─── Extracted material ───

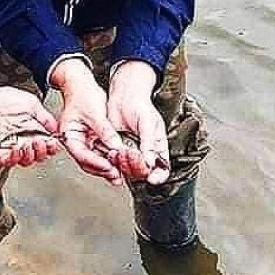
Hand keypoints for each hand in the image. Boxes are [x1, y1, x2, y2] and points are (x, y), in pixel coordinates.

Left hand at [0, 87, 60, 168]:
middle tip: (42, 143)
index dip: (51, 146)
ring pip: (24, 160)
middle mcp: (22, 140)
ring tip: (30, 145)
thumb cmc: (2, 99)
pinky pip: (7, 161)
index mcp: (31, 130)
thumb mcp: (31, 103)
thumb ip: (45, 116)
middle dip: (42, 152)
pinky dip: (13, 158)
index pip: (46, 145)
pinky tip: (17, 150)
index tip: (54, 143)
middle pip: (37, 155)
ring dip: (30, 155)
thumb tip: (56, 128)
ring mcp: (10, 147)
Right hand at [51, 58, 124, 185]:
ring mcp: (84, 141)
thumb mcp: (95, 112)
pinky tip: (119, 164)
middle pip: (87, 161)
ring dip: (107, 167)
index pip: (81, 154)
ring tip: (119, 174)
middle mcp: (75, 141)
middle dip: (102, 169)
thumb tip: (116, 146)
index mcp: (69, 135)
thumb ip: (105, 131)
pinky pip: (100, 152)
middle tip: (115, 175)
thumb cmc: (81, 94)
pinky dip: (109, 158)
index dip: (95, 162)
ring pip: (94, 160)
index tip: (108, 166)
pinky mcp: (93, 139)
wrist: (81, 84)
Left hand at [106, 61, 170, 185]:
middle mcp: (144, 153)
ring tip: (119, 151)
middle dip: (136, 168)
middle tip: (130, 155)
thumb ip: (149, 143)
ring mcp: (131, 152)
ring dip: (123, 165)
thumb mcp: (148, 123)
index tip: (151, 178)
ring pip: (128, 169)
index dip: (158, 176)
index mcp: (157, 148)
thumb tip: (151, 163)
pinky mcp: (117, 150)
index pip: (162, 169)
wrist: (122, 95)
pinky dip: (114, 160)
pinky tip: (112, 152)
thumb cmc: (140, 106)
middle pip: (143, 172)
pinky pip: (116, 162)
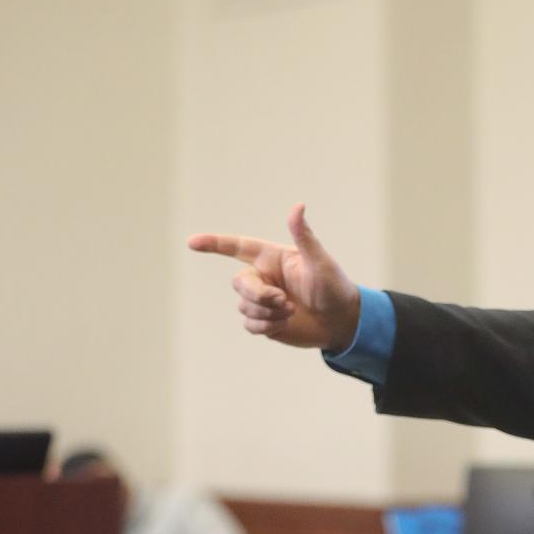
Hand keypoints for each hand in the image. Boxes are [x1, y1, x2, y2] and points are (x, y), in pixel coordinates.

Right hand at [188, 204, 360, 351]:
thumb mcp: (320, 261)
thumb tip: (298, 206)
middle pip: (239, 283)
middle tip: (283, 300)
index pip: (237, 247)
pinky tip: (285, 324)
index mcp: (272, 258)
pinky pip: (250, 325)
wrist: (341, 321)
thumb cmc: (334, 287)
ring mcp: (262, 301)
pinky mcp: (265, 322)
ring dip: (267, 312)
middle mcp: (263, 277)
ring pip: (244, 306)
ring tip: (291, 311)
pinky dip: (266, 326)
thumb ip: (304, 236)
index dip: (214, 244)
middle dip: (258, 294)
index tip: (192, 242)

───
─── Extracted material ───

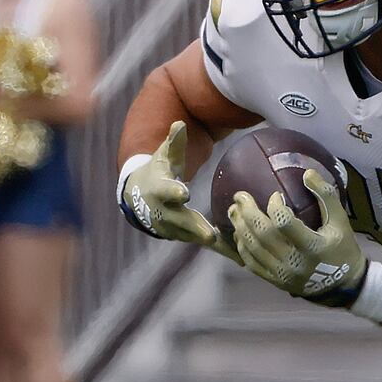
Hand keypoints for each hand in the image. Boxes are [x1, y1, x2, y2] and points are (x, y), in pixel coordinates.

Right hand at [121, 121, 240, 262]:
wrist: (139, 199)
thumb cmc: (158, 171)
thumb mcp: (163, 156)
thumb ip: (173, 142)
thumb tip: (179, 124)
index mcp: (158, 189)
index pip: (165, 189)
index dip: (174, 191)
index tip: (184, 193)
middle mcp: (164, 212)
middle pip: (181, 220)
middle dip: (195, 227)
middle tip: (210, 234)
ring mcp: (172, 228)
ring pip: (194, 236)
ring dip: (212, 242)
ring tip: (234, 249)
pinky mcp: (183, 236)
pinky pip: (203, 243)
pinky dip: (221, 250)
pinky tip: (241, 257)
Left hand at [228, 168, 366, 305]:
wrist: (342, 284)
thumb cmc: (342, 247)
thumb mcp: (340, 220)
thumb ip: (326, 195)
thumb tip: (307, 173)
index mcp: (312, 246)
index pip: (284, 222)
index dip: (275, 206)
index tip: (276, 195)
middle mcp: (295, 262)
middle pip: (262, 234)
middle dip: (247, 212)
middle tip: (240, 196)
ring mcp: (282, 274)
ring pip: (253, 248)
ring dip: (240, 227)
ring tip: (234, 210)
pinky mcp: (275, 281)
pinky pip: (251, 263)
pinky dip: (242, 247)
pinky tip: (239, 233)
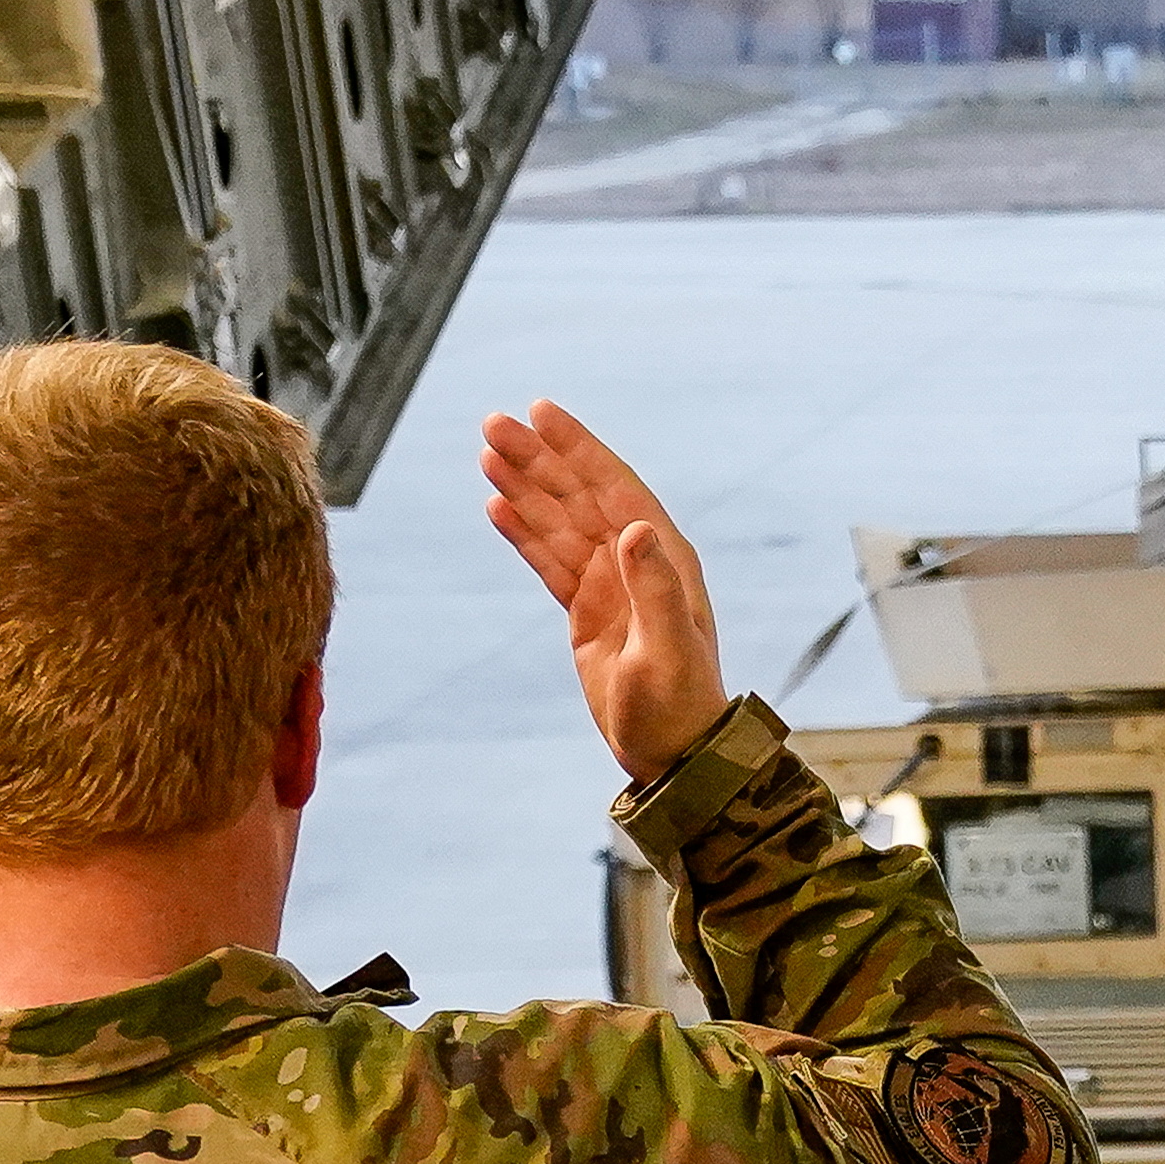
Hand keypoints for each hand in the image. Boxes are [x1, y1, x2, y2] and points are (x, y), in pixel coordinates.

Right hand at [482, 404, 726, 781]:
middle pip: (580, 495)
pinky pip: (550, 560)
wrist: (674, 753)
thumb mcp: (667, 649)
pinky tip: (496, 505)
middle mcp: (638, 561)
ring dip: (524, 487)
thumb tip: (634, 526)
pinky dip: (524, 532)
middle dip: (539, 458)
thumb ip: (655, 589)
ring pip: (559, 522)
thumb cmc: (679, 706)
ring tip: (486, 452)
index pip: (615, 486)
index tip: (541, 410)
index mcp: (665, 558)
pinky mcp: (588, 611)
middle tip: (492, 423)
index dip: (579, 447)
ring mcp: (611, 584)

───
─── Extracted material ───

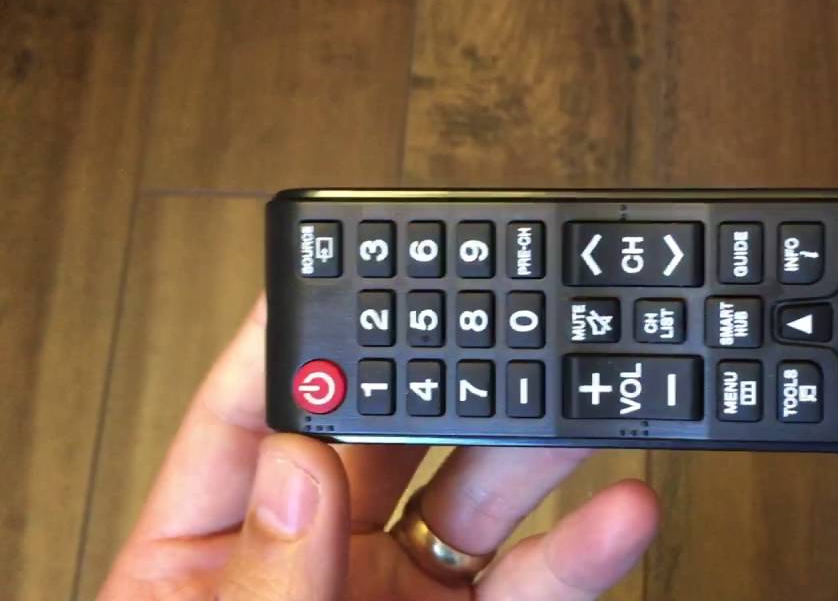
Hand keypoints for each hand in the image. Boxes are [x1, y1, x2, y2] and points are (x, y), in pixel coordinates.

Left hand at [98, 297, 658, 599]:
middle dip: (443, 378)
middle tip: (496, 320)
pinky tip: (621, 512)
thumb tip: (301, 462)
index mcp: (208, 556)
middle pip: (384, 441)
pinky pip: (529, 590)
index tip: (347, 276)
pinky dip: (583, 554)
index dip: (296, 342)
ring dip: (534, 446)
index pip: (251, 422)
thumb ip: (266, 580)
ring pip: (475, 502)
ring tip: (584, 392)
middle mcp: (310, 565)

───

Brief ->
Every line above in which the word "wrist" is present must be copied into the answer.

Task solution ->
wrist: (81, 84)
wrist: (122, 95)
wrist: (341, 321)
wrist: (139, 199)
wrist: (342, 284)
wrist: (674, 753)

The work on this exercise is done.